Legislative proposals

Describe any notable pending or anticipated legislative proposals regarding renewable energy in your jurisdiction.

The US Environmental Protection Agency promulgated the Clean Power Plan in October 2015. That regulation created a programme somewhat similar to an RPS in terms of mandating that existing fossil fuel-fired electric generating sources purchase zero-emission ‘emission rate credits’ to balance out their higher emission-intensity generation. The emission rate credits would be similar to RECs in that they would represent the equivalent of 1MWh of electricity generated by new, zero-emission solar, wind, geothermal or hydro energy. The new administration is in the midst of a rulemaking to replace the Clean Power Plan with a different type of rule to regulate carbon dioxide emissions from existing power plants. The Clean Power Plan never took effect due to the imposition of an unprecedented stay by the US Supreme Court during judicial review.

On 1 June 2017, President Trump announced that he plans to withdraw the United States from the Paris Agreement. At this time, the US Congress is not considering any notable legislation that would boost renewable energy.

Drivers of change

What are the biggest drivers of change in the renewable energy markets in your jurisdiction?

As in other parts of the world, one of the biggest drivers of change, aside from the federal and state incentives described above, has been advances in renewable energy technology and the reduction in cost of renewable energy, particularly the cost of solar panels. Such advances have significantly reduced the levelised cost of electricity (LCOE), which is the aggregate cost to construct and operate a renewable energy project, divided by the aggregate amount of electricity that the project will generate over its useful life (in $/kWh). In some parts of the United States, the LCOE of a solar or wind project is less than the LCOE of a conventional baseload generation project, without accounting for the value of tax credits and other incentives that may be available for solar and wind projects. The point at which the LCOE of a renewable energy project is equal to the LCOE of a conventional baseload generation project is known as ‘grid parity’; adoption of solar and wind energy could accelerate once grid parity is reached.

Disputes framework

Describe the legal framework applicable to disputes between renewable power market participants, related to pricing or otherwise.

▶ [Provided data]:
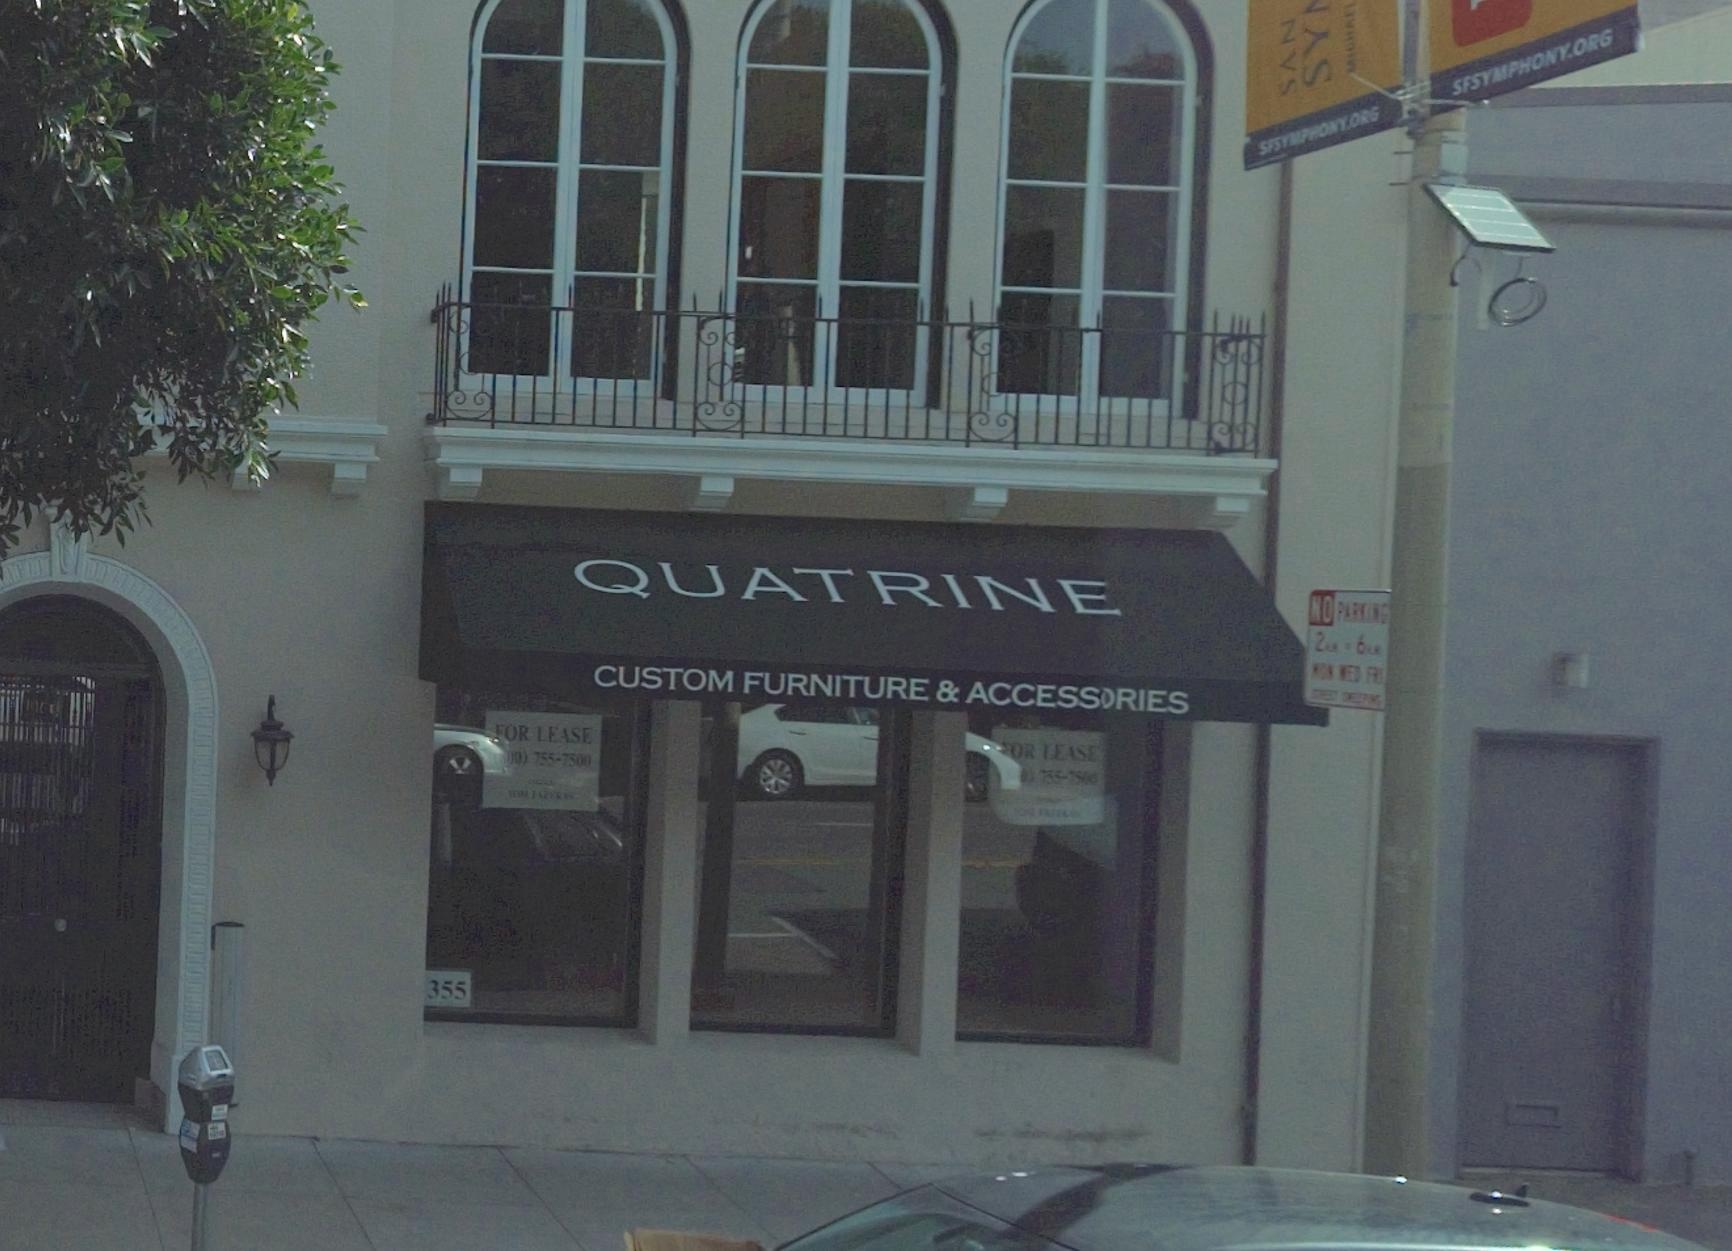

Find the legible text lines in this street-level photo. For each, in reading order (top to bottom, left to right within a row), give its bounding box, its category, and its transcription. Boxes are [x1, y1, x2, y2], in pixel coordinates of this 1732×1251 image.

[1276, 15, 1300, 101] None: SAN
[1299, 25, 1334, 91] None: SY
[1448, 25, 1618, 100] None: SFSYMPHONY.ORG
[1255, 102, 1383, 160] None: SFSY***ONY.ORG
[568, 556, 1128, 619] BusinessName: QUATRINE
[1307, 591, 1392, 629] None: NO PARKING
[1312, 627, 1328, 655] None: 2
[1352, 629, 1369, 659] None: 6
[590, 660, 1192, 717] BusinessName: CUSTOM FURNITURE & ACCESS*RIES
[494, 721, 595, 747] None: *OR LEASE
[531, 749, 595, 772] None: 755-7*00
[1008, 737, 1099, 766] None: OR LEASE
[1035, 767, 1101, 788] None: 755-75*0
[424, 977, 470, 1003] StreetNumber: 355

▶ [Stated task]: In the renewable energy text, what is the point called at which the LCOE of a renewable energy project equals the LCOE of a conventional baseload generation project?

▶ [Response to this exercise]: Grid parity.